··· Fragment dokumentu ···

Cicha Noc, Śmierci Noc (2025) – recenzja filmu. Dexter w stroju Mikołaja - remiks, o który nikt nie prosił
Ponoć w 1984 roku oryginalna „Cicha Noc, Śmierci Noc” wywołała istną moralną panikę, doprowadzając do protestów rozjuszonych matek i zdjęcia filmu z afisza, tylko dlatego, że ktoś ośmielił się włożyć siekierę w dłonie ukochanego brodacza w czerwonym płaszczu. Dziś, w erze post-Terrifiera, gdzie Art the Clown dekonstruuje ludzką anatomię z finezją rzeźnika na amfetaminie, tamto oburzenie wydaje się niemal rozczulające.
Mamy rok 2025, a „świąteczny slasher” to już nie transgresja, lecz zatłoczony subgatunek, w którym o uwagę walczy każdy producent. Mike P. Nelson, reżyser znany z rewizjonistycznego podejścia do horroru, postanowił wjechać w ten komin z dużym impetem. Problem w tym, że w swoim worku przyniósł zbyt wiele pomysłów naraz, a większość z nich wygląda na chybione koncepcyjnie. Mike P. Nelson to twórca z ambicjami, co udowodnił już przy polaryzującym reboocie „Drogi bez powrotu”. Gość ewidentnie cierpi na twórczą alergię na proste odtwarzanie schematów, co w teorii należy chwalić. W praktyce jednak recenzowany dzisiaj film przypomina narracyjnego Frankensteina, zszytego z niepasujących do siebie organów. Zamiast soczystego, bezpretensjonalnego slash-festu, otrzymujemy dziwaczny, gatunkowy amalgamat. Reżyser wrzucił do blendera motywy z „Dextera” (seryjnego mordercy z kodeksem moralnym), serialowego „You” (czyli toksyczną obsesję), a nawet komiksowego „Venoma”, podlewając to wszystko sosem taniego melodramatu rodem z popołudniowych pasm telewizyjnych.

···

■ Zestaw zadań
1) Zwróć dosłownie fragment recenzji filmu od słów „Cicha Noc, Śmierci Noc (2025)” do słów „się niemal rozczulające.”, łącznie z nimi.
2) Podejmij recenzję filmu w miejscu, w którym się kończy, i pisz ją dalej.
Materiał nie ma żadnego związku z recenzją filmu.

··· Dostarczone wpisy ···

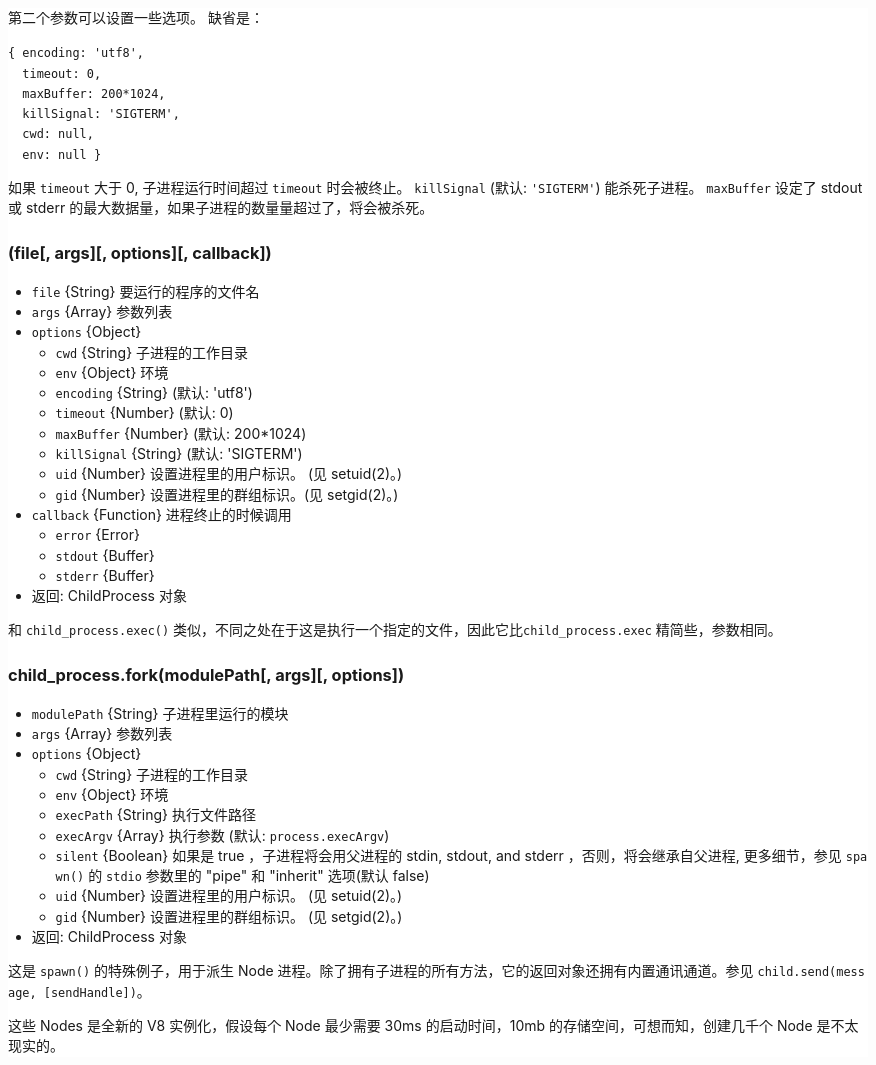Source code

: 第二个参数可以设置一些选项。 缺省是：

    { encoding: 'utf8',
      timeout: 0,
      maxBuffer: 200*1024,
      killSignal: 'SIGTERM',
      cwd: null,
      env: null }

如果 `timeout` 大于 0, 子进程运行时间超过 `timeout` 时会被终止。 `killSignal` (默认: `'SIGTERM'`) 能杀死子进程。 `maxBuffer` 设定了 stdout 或 stderr 的最大数据量，如果子进程的数量量超过了，将会被杀死。

### (file[, args][, options][, callback])

* `file` {String} 要运行的程序的文件名
* `args` {Array} 参数列表
* `options` {Object}
  * `cwd` {String} 子进程的工作目录
  * `env` {Object} 环境
  * `encoding` {String} (默认: 'utf8')
  * `timeout` {Number} (默认: 0)
  * `maxBuffer` {Number} (默认: 200\*1024)
  * `killSignal` {String} (默认: 'SIGTERM')
  * `uid` {Number} 设置进程里的用户标识。 (见 setuid(2)。)
  * `gid` {Number} 设置进程里的群组标识。(见 setgid(2)。)
* `callback` {Function} 进程终止的时候调用
  * `error` {Error}
  * `stdout` {Buffer}
  * `stderr` {Buffer}
* 返回: ChildProcess 对象

和 `child_process.exec()` 类似，不同之处在于这是执行一个指定的文件，因此它比`child_process.exec` 精简些，参数相同。


### child_process.fork(modulePath[, args][, options])

* `modulePath` {String} 子进程里运行的模块
* `args` {Array} 参数列表
* `options` {Object}
  * `cwd` {String} 子进程的工作目录
  * `env` {Object} 环境
  * `execPath` {String} 执行文件路径
  * `execArgv` {Array} 执行参数
    (默认: `process.execArgv`)
  * `silent` {Boolean} 如果是 true ，子进程将会用父进程的 stdin, stdout, and stderr ，否则，将会继承自父进程, 更多细节，参见 `spawn()` 的 `stdio` 参数里的 "pipe" 和 "inherit" 选项(默认 false)
  * `uid` {Number} 设置进程里的用户标识。 (见 setuid(2)。)
  * `gid` {Number} 设置进程里的群组标识。 (见 setgid(2)。)
* 返回: ChildProcess 对象

这是 `spawn()` 的特殊例子，用于派生 Node 进程。除了拥有子进程的所有方法，它的返回对象还拥有内置通讯通道。参见 `child.send(message, [sendHandle])`。

这些 Nodes 是全新的 V8 实例化，假设每个 Node 最少需要 30ms 的启动时间，10mb 的存储空间，可想而知，创建几千个 Node 是不太现实的。


[EventEmitter]: events.html#events_class_events_eventemitter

···

■ Odpowiedzi do zadań
1)
Cicha Noc, Śmierci Noc (2025) – recenzja filmu. Dexter w stroju Mikołaja - remiks, o który nikt nie prosił
Ponoć w 1984 roku oryginalna „Cicha Noc, Śmierci Noc” wywołała istną moralną panikę, doprowadzając do protestów rozjuszonych matek i zdjęcia filmu z afisza, tylko dlatego, że ktoś ośmielił się włożyć siekierę w dłonie ukochanego brodacza w czerwonym płaszczu. Dziś, w erze post-Terrifiera, gdzie Art the Clown dekonstruuje ludzką anatomię z finezją rzeźnika na amfetaminie, tamto oburzenie wydaje się niemal rozczulające.

2)
Głównym bohaterem ponownie jest Billy Chapman (w tej roli Rohan Campbell, którego fani gatunku mogą kojarzyć, i wciąż przeklinać, za kontrowersyjną rolę Coreya w „Halloween Ends”). Traumatyczny motyw główny historii pozostaje bez zmian - mały Billy jest świadkiem, jak Mikołaj masakruje jego rodziców. Jednak Nelson dokonuje tu istotnej wolty. Jego Billy nie jest bezmózgą maszyną do zabijania, reagującą furią na widok czerwonego kubraka. To postać skrojona na modłę współczesnego antybohatera – udręczony mściciel z moralnym kompasem, który eliminuje wyłącznie „niegrzecznych”. Co więcej, jego działaniami steruje wewnętrzny głos – „Charlie” (duch poprzedniego mordercy), który niczym Mroczny Pasażer lub pasożytniczy symbiont, wskazuje cele i domaga się krwawej ofiary w ramach makabrycznego kalendarza adwentowego. Brzmi to skomplikowanie? Bo takie jest. I niestety, ta nadbudowa psychologiczna często ciąży prostej, w założeniach, fabule.
Miłość w czasach zarazy (i siekiery)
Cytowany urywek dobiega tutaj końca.